E di questo sono stati prodotti diversi dell’assimilazione dell’America Latina, che è diventata buona parte cristiana di lingua francese, spagnolo però guardate il caso questo non ha salvato l’America Latina da una realtà disastrosa sul piano politico, economico e di subalternità.
Il caso delle Africa nera in parte somiglia all’America Latina nell’assoggettarsi e nell’assimilare, incorporare i modelli dominanti.
Un’altra area, nell’Asia in particolar modo, c’è stata più resistenza, Cina, India, gli arabi, che hanno per storia, sono in qualche modo riusciti a resistere al dominio europeo.
Non a caso il pericolo oggi per gli Stati Uniti deriva dalla Cina e dall’India come potenza economica, e poi certamente la resistenza culturale che esprime il mondo arabo mussulmano nei confronti di questa egemonia sul piano culturale.
E quindi lo scontro di civiltà dimentica che il mondo di oggi non è fatto di contenitori geografici dentro i quali ci sono delle confezioni culturali, questo non lo è, questo è un mondo oggi è un sistema dove c’è un centro e dove c’è una vasta periferia.
(Vedi un bellissimo articolo di Eduardo Galeano “Il governo della monarchia universale” capeggiata dalla Banca mondiale e dal Fondo monetario internazionale, dove si siedono proprio quelli che conducono le regole del gioco 7-8 paesi del capitalismo maturo o post moderno, chiamatelo come volete ma che comunque rimane egemonia, sfruttamento e di repressione nei confronti di molti altri popoli).
Allora una monarchia universale dentro a questo c’è il centro, centro che gode del privilegio di poter governare e una vasta periferia, America Latina, Africa, il mondo arabo, Asia, l’Est europeo sono popoli subalterni, divisi e trattati secondo tre categorie.
La subalternità, filantropia occidentale (il re del Belgio quando nell’800 il suo esercito massacrava la gente del Congo fondava nello stesso momento una associazione per l’amicizia con l’africa.)
Quindi l’Occidente bombaroli e pompieri, e ha conquistato il mondo, anche oggi. Nello stesso aereo ci sono i venditori di armi, i generali ed i crocerossini e altri che vogliono fare del bene.
Più il centro del sistema è aggressivo e stranamente viene accompagnata da una grande propaganda filantropica: più aggressivo e più forte è l’aspetto solidaristico Oggi i privilegiati di questa solidarietà sono fondamentalmente i popoli dell’Africa nera, l’America Latina.

********

- VERIFICA COMPRENSIONE:
- A) Ricopia le righe riportate qui sotto, cominciando da quella che contiene "From the picture: Between" e arrivando fino all'ultima riga, estremi inclusi, e ometti le immagini.
- B) Prosegui il testo sul centro e la periferia del mondo dopo l'ultima frase riportata.

********

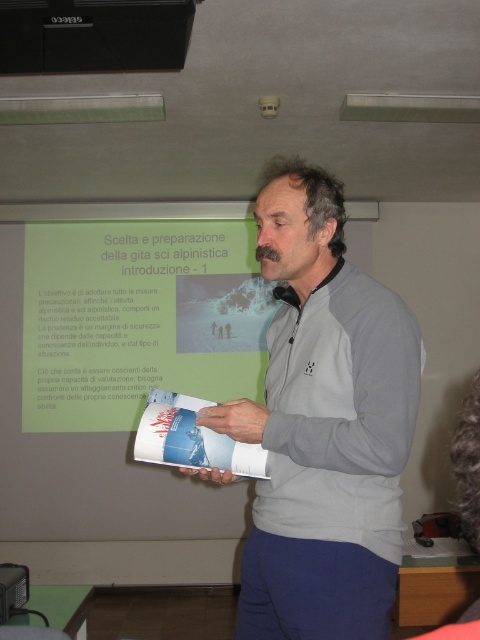
From the picture: Is gray fleece jacket at center closer to camera compared to black plastic projector at upper center?

That is True.

From the picture: Between gray fleece jacket at center and black plastic projector at upper center, which one has less height?

black plastic projector at upper center is shorter.

This screenshot has height=640, width=480. What do you see at coordinates (324, 426) in the screenshot?
I see `gray fleece jacket at center` at bounding box center [324, 426].

I want to click on gray fleece jacket at center, so click(324, 426).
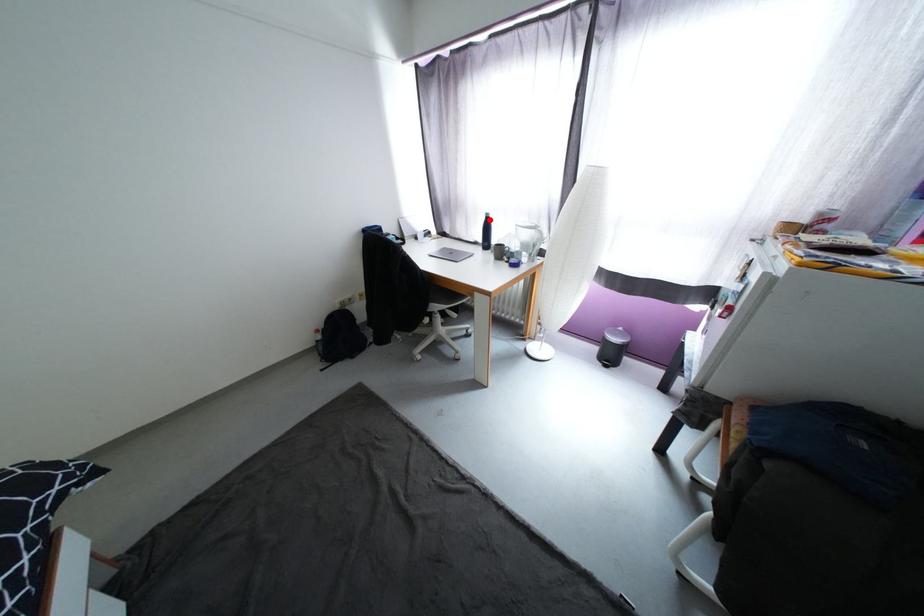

********

- RISULTATI ATTESI:
- A)
From the picture: Between gray fleece jacket at center and black plastic projector at upper center, which one has less height?

black plastic projector at upper center is shorter.

This screenshot has height=640, width=480. What do you see at coordinates (324, 426) in the screenshot?
I see `gray fleece jacket at center` at bounding box center [324, 426].

I want to click on gray fleece jacket at center, so click(324, 426).

- B)
Solidarietà cosa vuol dire? Comunque una relazione asimmetrica tra donatori e riceventi, chi riceve certamente non può incidere su quale solidarietà su quale tipologia di solidarietà, su quali tempi e su quali obiettivi.
Seconda: la realtà è da ristrutturare, l’economia dell’est, del Sud Asiatico sono tutte economie da ristrutturare. Sembra una parola neutra, ma chi va a ristrutturare l’economia? Chi la rende compatibile? In base a quali criteri?
Anche qui è un altro tipo di relazione di asimmetria.
Terzo tipo di relazione gli stati canaglia e i disobbedienti, che si chiamano Cuba, Corea, Iran, l’Iraq non lo è più, e quindi gli stati canaglia nei confronti dei quali certamente ci vuole la guerra preventiva per ripristinare l’ordine.
Oggi il ragionamento per confutare lo scontro di civiltà ha bisogno di avere un altro immaginario di mondo.
C’è un sistema dove c’è un centro e una periferia e ci sono popoli e paesi subalterni a queste logiche,
Quindi le problematiche fra centro e periferie non, come vogliono i teorici dello scontro di civiltà, è uno scontro c’è certamente tra avvantaggiati e svantaggiati sul piano economico, sul piano politico, sul piano ecologico, sul piano quale cultura del lavoro, quale cultura della giustizia, ma anche quale democrazia.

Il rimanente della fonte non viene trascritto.